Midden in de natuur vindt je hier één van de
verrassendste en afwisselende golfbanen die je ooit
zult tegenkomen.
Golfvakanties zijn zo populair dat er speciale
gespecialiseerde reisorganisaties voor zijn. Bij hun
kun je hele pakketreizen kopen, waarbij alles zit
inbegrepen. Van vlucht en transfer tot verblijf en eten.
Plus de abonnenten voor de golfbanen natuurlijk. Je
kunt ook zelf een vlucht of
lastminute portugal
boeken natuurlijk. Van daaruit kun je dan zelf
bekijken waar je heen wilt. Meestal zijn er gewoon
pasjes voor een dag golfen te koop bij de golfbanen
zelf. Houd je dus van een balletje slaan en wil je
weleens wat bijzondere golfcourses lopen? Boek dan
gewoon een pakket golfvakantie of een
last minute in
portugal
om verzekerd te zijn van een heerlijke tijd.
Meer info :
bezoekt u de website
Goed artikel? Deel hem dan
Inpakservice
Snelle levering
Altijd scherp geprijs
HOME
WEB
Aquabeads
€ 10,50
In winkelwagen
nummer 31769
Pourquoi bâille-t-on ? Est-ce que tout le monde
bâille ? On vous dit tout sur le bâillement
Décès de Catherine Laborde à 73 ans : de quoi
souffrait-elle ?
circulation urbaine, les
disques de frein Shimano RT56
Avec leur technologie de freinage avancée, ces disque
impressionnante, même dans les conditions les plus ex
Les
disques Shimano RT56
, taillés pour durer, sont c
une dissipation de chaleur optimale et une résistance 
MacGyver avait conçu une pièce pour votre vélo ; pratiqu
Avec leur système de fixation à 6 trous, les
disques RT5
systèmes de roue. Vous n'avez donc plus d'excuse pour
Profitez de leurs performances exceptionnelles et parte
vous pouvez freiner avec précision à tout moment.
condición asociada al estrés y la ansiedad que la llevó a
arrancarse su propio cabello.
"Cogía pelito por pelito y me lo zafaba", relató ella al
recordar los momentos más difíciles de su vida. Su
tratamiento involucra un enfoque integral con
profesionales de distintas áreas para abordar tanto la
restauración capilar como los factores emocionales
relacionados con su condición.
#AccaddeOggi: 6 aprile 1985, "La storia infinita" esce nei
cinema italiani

#####

Exercise description>
Duplicate the stretch of rows from the start through the line containing "inbegrepen. Van vlucht", including both ends.

The answer>
Midden in de natuur vindt je hier één van de
verrassendste en afwisselende golfbanen die je ooit
zult tegenkomen.
Golfvakanties zijn zo populair dat er speciale
gespecialiseerde reisorganisaties voor zijn. Bij hun
kun je hele pakketreizen kopen, waarbij alles zit
inbegrepen. Van vlucht en transfer tot verblijf en eten.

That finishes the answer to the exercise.